Tuesday, 5 February 2013

Scottish Labour: Enemies of Equality

For some time, the Labour Party in Scotland has been tumbling down the helter-skelter of hate, with their arses firmly plonked on the mat of fear. If they're not stealing money from Glasgow's poorest children to give to a Labour Party donor, abusing female colleagues, racially abusing colleagues, battering women, taking bribes, or defrauding public money, they're assaulting policemen and committing arson.

Today, they hit the soft-padded ground of equal rights abuses

In a Westminster parliament in which they pretend to be the beacons of progression, a radical, socialist party, intent on delivering social justice, human rights and equality for a devolved (don't know how much, or when) Scotland within the United Kingdom, fully a quarter of Scottish Labour's MPs opposed the Equal Marriage Bill. 

It's another display, on top of their bloodthirsty wars against the Muslim world, of quite how much the Labour Party has descended into a miasma of hate-filled, fear-motivated, ultra-right extremism over the past twenty years. 

Not much more than two decades ago, the Labour Party in Scotland stood in opposition, with the people of Scotland, against Margaret Thatcher's Conservative regime and its Poll Tax - a crime against the people of Scotland. 

Today, they are actively campaigning for Scotland to have a Conservative government we utterly reject instead of the Labour government we actually vote for. 

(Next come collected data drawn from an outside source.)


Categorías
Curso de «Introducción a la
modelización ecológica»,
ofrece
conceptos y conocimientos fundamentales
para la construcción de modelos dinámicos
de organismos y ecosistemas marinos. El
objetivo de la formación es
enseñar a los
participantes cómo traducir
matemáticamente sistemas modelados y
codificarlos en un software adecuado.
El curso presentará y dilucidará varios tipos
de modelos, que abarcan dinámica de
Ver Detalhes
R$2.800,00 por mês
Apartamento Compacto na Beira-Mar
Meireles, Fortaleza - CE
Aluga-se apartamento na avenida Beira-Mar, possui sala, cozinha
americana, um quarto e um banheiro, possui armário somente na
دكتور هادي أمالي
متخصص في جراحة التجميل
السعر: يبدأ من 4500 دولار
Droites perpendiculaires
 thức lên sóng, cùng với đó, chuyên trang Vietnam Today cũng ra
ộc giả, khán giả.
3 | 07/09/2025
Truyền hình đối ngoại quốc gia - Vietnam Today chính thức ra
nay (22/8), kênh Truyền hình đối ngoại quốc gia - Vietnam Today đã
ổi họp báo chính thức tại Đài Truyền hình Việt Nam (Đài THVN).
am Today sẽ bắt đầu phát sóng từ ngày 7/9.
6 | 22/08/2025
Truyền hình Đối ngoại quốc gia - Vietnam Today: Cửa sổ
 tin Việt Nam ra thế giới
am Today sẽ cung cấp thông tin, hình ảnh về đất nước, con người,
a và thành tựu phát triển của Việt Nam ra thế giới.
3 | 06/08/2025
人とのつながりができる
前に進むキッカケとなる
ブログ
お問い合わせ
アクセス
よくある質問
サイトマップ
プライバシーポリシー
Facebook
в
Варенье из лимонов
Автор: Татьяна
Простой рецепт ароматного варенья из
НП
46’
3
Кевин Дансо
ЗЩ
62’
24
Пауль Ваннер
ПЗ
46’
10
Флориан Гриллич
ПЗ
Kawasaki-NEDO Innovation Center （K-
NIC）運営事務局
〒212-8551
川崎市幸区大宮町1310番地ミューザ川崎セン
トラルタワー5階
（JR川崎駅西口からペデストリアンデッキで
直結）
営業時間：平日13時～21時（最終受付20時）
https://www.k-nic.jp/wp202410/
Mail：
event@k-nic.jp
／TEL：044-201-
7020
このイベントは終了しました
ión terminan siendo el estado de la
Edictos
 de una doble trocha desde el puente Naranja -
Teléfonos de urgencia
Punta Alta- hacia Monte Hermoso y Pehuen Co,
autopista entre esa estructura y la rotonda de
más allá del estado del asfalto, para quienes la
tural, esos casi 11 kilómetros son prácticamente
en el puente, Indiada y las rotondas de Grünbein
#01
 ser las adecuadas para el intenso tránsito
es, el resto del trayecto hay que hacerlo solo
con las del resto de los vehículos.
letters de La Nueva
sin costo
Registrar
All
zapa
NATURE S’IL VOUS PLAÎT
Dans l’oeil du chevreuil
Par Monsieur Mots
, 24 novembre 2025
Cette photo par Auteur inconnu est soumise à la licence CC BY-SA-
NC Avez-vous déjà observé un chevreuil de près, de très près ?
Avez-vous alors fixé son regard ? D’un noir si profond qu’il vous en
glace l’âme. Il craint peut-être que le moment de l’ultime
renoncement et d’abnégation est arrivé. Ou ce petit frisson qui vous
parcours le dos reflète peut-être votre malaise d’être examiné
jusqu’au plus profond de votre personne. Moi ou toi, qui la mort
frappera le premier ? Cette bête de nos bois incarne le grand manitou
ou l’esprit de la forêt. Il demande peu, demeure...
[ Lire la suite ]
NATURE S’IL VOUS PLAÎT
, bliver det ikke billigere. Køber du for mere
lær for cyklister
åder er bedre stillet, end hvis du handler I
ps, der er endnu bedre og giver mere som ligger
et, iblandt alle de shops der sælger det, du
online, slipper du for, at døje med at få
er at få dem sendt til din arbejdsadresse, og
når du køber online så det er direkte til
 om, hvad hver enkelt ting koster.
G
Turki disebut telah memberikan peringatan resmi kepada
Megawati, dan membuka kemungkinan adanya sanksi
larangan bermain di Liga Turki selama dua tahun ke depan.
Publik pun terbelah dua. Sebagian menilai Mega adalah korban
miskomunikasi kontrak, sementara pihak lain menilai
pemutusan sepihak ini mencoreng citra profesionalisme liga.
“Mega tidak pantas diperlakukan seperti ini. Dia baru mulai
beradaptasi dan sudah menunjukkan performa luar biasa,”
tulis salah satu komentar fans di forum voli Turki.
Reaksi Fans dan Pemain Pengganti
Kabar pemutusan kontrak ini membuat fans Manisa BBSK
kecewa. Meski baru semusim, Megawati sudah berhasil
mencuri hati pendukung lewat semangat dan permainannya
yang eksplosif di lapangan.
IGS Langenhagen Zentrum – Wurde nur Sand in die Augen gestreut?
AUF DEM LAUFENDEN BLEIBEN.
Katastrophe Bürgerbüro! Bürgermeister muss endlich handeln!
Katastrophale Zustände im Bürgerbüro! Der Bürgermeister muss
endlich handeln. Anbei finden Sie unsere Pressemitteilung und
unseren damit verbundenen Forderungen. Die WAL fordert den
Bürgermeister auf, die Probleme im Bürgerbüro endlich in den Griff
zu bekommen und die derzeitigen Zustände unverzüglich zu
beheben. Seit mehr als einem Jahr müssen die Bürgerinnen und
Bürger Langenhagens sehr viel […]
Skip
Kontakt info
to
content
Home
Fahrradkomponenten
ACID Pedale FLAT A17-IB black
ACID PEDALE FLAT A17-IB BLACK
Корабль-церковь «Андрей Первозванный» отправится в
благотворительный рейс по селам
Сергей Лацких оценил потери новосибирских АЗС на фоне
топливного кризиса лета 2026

They are campaigning, today, alongside the most right-wing government Scotland has ever had imposed on us by our neighbours, for the right of that government to impose punitive financial penalties on anyone who dares have a disabled child whilst living in social accommodation. 

That's the side of the campaign Scottish Labour find themselves on in 2013. They find themselves manning street stalls, chapping doors, and going for a wee drink afterwards with people who want to put a tax on a disabled child having a separate bedroom from his or her siblings. 

Can anyone over the age of about 16 genuinely imagine Scottish Labour activists campaigning alongside the Poll Tax-imposing Conservatives of their day, the Conservatives who proudly wore their "Hang Mandela" t-shirts? 

Of course, today, it genuinely wouldn't be a surprise if a Labour government were to consider a latter-day Mandela as a terrorist. They support Guantánamo Bay. They actively assisted the United States to torture and kill civilians. Their leader, Johann Lamont, has been shamefully and completely silent on the enduring human tragedy unfolding in Palestine. 

Today, the Labour Party in Scotland had a chance to show that it had moved back to the values most of its supporters still fondly believe it holds. 

It had a chance to show that it was progressive. It had a chance to show it valued human rights and the dignity of all humans. Nobody was asking it to do something remarkable like accept that all peoples have the right to self-determination. Scotland didn't even ask its Labour Party to vote in favour of the principle of taxation with representation. 

All that Scotland asked was that its Labour Party delivered a commitment to equal marriage for all citizens, regardless of sexual orientation. 

It was an open goal for Labour in Scotland. A Bill that was, quite simply, the right thing to do. A Bill which would do no harm to a single person in the country. A Bill which would give a wam glow of happiness that some people's lives have been made ever so slightly easier. A Bill that would have meant that, not isolated from the world, perhaps even one fewer child, struggling with their sexuality, would see no way out other than suicide. 

It was the chance for Johann Lamont - a leader who has been a disastrous failure for Labour in Scotland - to really stamp her authority on her MPs. She could have whipped her MPs into line. 

She chose not to.

And fully 25% - a quarter - of all Scottish Labour MPs voted in ways to oppose the Equal Marriage Bill today. 

Tom Clarke of Coatbridge, Brian Donohoe of Ayrshire Central, Michael McCann of East Kilbride, Jim McGovern of Dundee West, Iain McKenzie of Inverclyde (Inverclyde! The seat he won in a by-election after the death of David Cairns, who did so much for equal rights), Frank Roy of Motherwell, Jim Sheridan of Paisley, Anne Begg of Aberdeen South, Gordon Brown of Kirkcaldy - 25% of Scottish Labour's MPs opposed the Equal Marriage Bill in one way or another today.

It will be interesting to see where Johann Lamont goes from here. 

Will she - can she - stamp her authority on the Labour Party? Is she content to have a quarter of her representation in Westminster completely deaf to the pleas of those who desire a modern, progressive Scotland?

And can we, the people of Scotland, who are continually told that in Labour, and in the United Kingdom, we have our only hope of progressive, radical government, genuinely trust that assessment any more, now that even this tiny shred of humanity and decency has proven beyond them?